*** DATA SUPPLIED Section Begins ***

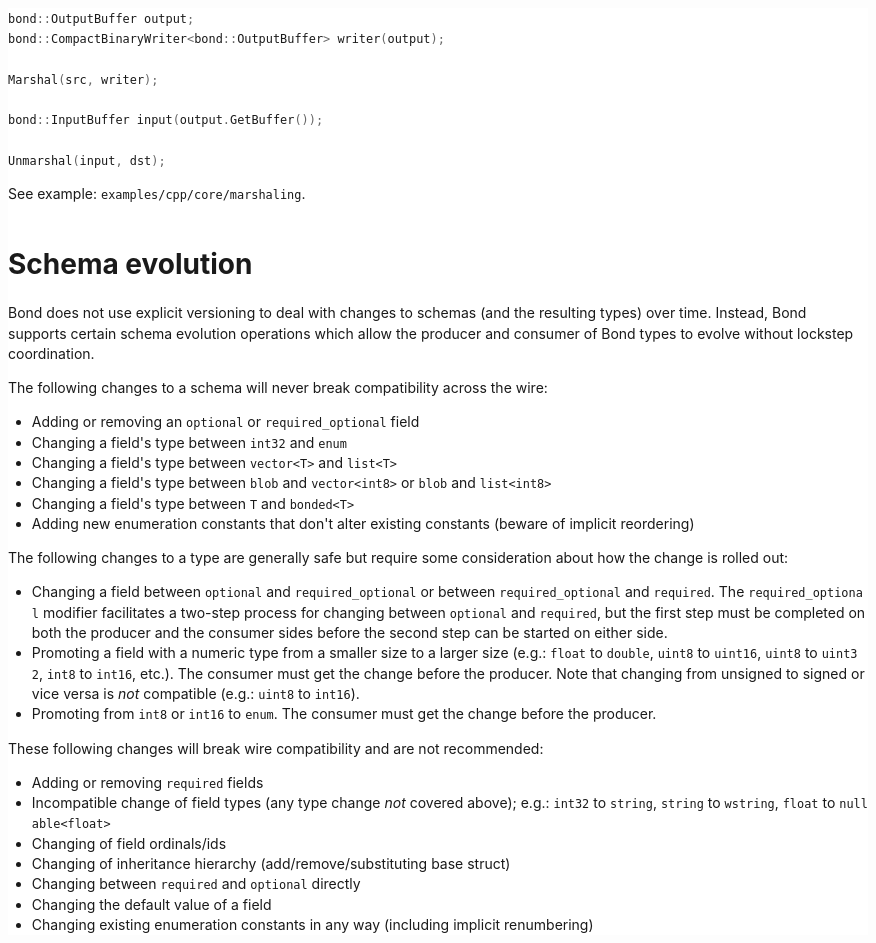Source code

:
 ```cpp
bond::OutputBuffer output;
bond::CompactBinaryWriter<bond::OutputBuffer> writer(output);

Marshal(src, writer);

bond::InputBuffer input(output.GetBuffer());

Unmarshal(input, dst);
```

See example: `examples/cpp/core/marshaling`.

Schema evolution
================

Bond does not use explicit versioning to deal with changes to schemas (and the
resulting types) over time. Instead, Bond supports certain schema evolution
operations which allow the producer and consumer of Bond types to evolve
without lockstep coordination.

The following changes to a schema will never break compatibility across the wire:

- Adding or removing an `optional` or `required_optional` field
- Changing a field's type between `int32` and `enum`
- Changing a field's type between `vector<T>` and `list<T>`
- Changing a field's type between `blob` and `vector<int8>` or `blob` and
  `list<int8>`
- Changing a field's type between `T` and `bonded<T>`
- Adding new enumeration constants that don't alter existing constants (beware
  of implicit reordering)

The following changes to a type are generally safe but require some
consideration about how the change is rolled out:

- Changing a field between `optional` and `required_optional` or between
  `required_optional` and `required`. The `required_optional` modifier
  facilitates a two-step process for changing between `optional` and
  `required`, but the first step must be completed on both the producer and the
  consumer sides before the second step can be started on either side.
- Promoting a field with a numeric type from a smaller size to a larger size
  (e.g.: `float` to `double`, `uint8` to `uint16`, `uint8` to `uint32`, `int8`
  to `int16`, etc.). The consumer must get the change before the producer.
  Note that changing from unsigned to signed or vice versa is *not* compatible
  (e.g.: `uint8` to `int16`).
- Promoting from `int8` or `int16` to `enum`. The consumer must get the change
  before the producer.

These following changes will break wire compatibility and are not recommended:

- Adding or removing `required` fields
- Incompatible change of field types (any type change *not* covered above);
  e.g.: `int32` to `string`, `string` to `wstring`, `float` to
  `nullable<float>`
- Changing of field ordinals/ids
- Changing of inheritance hierarchy (add/remove/substituting base struct)
- Changing between `required` and `optional` directly
- Changing the default value of a field
- Changing existing enumeration constants in any way (including implicit
  renumbering)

*** DATA SUPPLIED Section Ends ***

Copy exactly, and only, the lines from the line that contains "- Changing the default value of a field" through the end of the data above.

### RESULT FOR THIS TASK
- Changing the default value of a field
- Changing existing enumeration constants in any way (including implicit
  renumbering)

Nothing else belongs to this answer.